Start your engines: how startups are revving up and accelerating the economy

Nathan Charles

Today’s economic sector is a conglomerate of multi-billion dollar companies that have hit it big and monopolized whichever service they are producing. Venture capital firms can decide whether a business lives or dies and everyone seems to have their own ‘get-rich-quick’ scheme. This economic boom has precipitated the rise of the startup culture, one where innovation excels. Despite the low success rate, startups are invaluable parts of the economy that can provide major boosts.

Advanced Placement (AP) Economics teacher and former Wall Street employee Paul Ippolito said that despite the low success rate, startups still have a high potential to impact the economy.

“Most startups will fail. We don’t care. There’s probably 10 startups that fail for very one that succeeds, but [that] one becomes Google, Amazon, Facebook or Uber,” Ippolito said.

photo by Nate Charles
One of the biggest companies in Marin, Glassdoor was started in the county.

Junior Eric Maier is certainly a student who knows his way around business. As a freshman, Maier co-founded the Entrepreneurship Club, a club where students discuss how to be a successful entrepreneur through formulating business plans, coming up with ideas and developing ways to attract investors. In addition, Maier studied business abroad in the United Kingdom this past summer. He pointed out that startups are a key part of the economy.

“Startups are really important because that’s how industries grow and that’s how new ideas are formulated,” Maier said. “[They] are usually super intuitive and bring a completely new point of view to the table.” 

As a result of their business ventures, young entrepreneurs have caused a growth in the prevalence of smaller and newer companies in the U.S. economy. On the other side of the Golden Gate Bridge, regions like downtown San Francisco and Silicon Valley are synonymous with technological innovation, and startups are at the forefront of that growth. Both Ippolito and Maier commented on how important startups are to the economy and how they can impact it.

Startups are great––they are the key to future growth and the key to innovation,” Ippolito said.

infographic by Julia Merron

Narenda Rocherolle, a cofounder of The Start Project, a Mill Valley-based incubator, and employee at Teck Inc., mentioned similar benefits, also pointing to the flexibility of startups as one of their most attractive qualities.

“I think they’re very important because it’s typically where you see new ideas because people are trying and experimenting and it’s typically easier in a small company than a very large company,” Rocherolle said. “The folks who started Twitter, they were at one point working for Google and they weren’t able to really start Twitter at Google, they were able to do that kind of out on their own as a small company.”

Maier said that the actual business of a startup is not what matters most, it’s the idea behind it.
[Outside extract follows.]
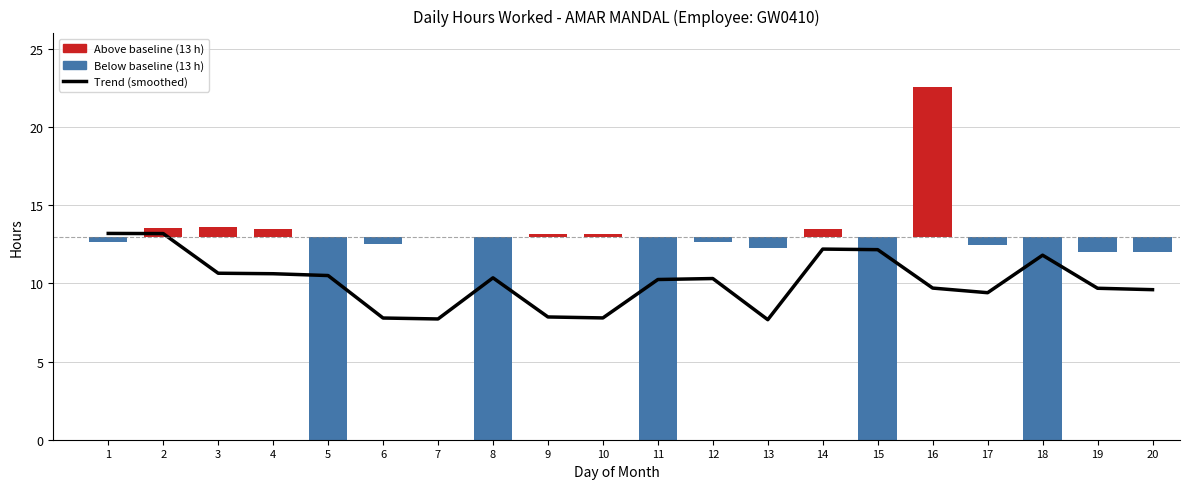

Where is Trend (smoothed) nearest to the value 10?

11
Without startups, Maier said, innovation in the economy would be stifled.

“A lot of people focus on the startup aspect … and starting small, but that’s really not what its about. It’s about getting the idea out there and pushing the envelope as far as innovation,” Maier said.

While Rocherolle said that the supportive environment of an economy certainly provides many of the ingredients required for a business to excel, he singled out the individual as the most important factor in a startup’s success.
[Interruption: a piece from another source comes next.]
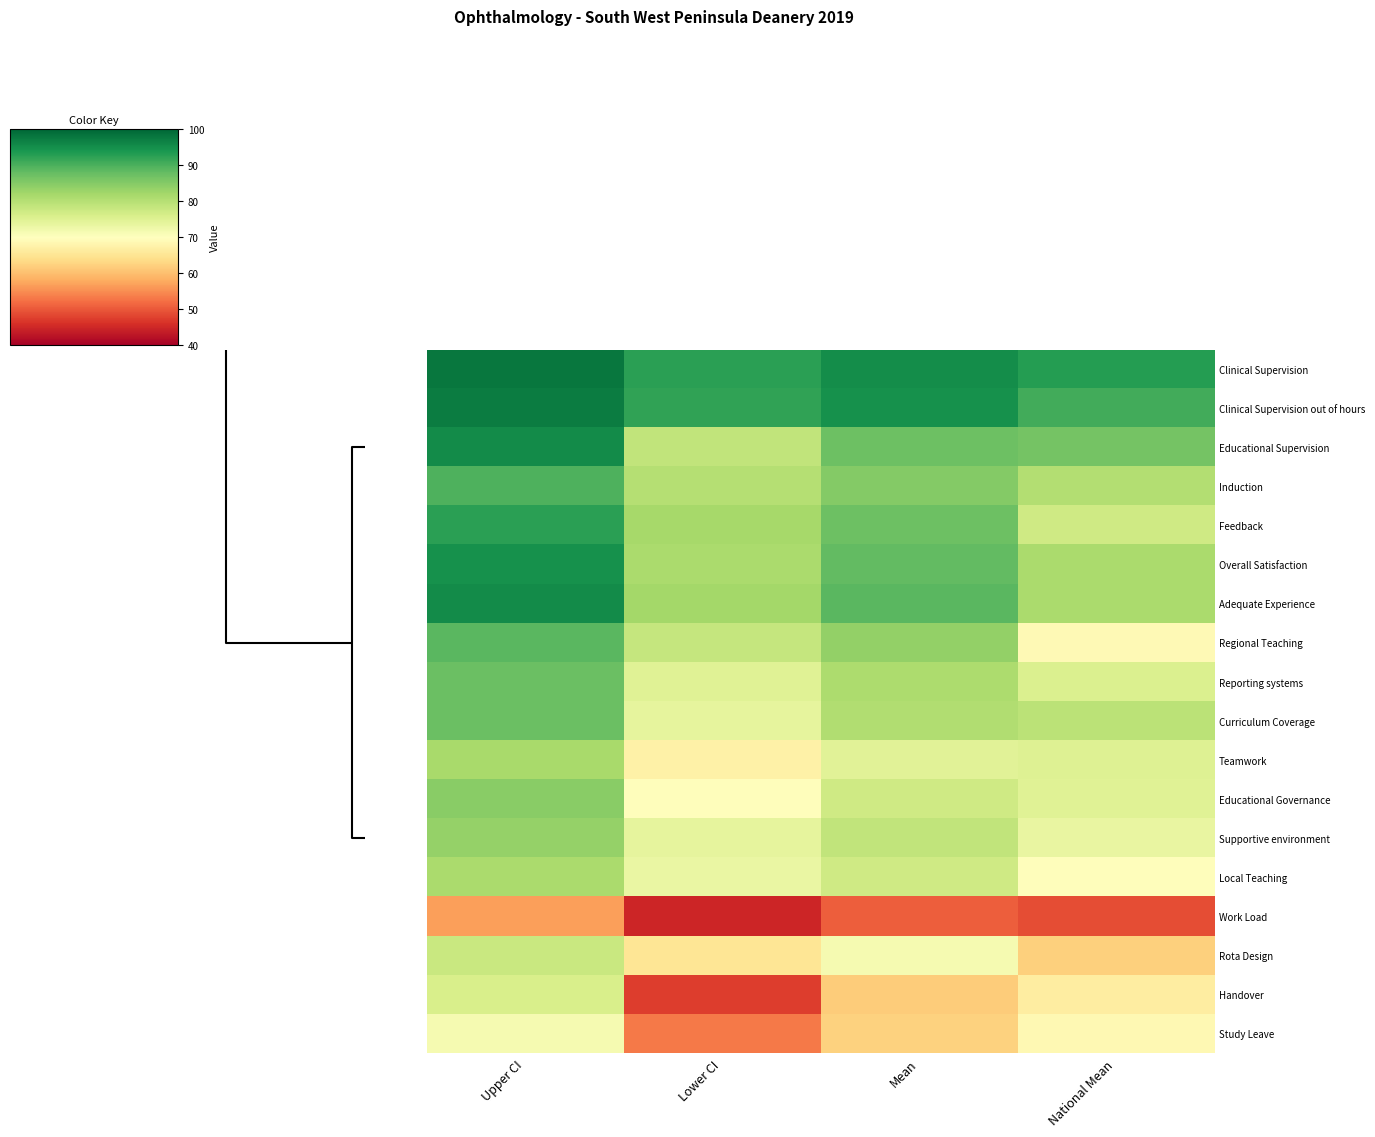

What is the smallest value displayed?

44.9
“I think Marin is a great place. A lot of folks move from San Francisco to raise families and there’s a lot of great schools … there’s certainly no shortage in the Bay Area of accelerators … [but] the hardest part is really inside of yourself, being ready to take that kind of a leap where you are your own boss,” Rocherolle said. “Usually you end up with someone who has a vision of what something could be and they have the persistence to keep chipping away at that.”

According to Ippolito, with other countries like China rapidly growing their economies, the U.S. needs to keep pace, and startups are a great way to promote innovation and growth.

“We have to out-innovate the world,” Ippolito said. “What we do really well in this country is we innovate, and we need to make sure we’re the leader … and startups are key to that because they’re nimble and think outside the box.”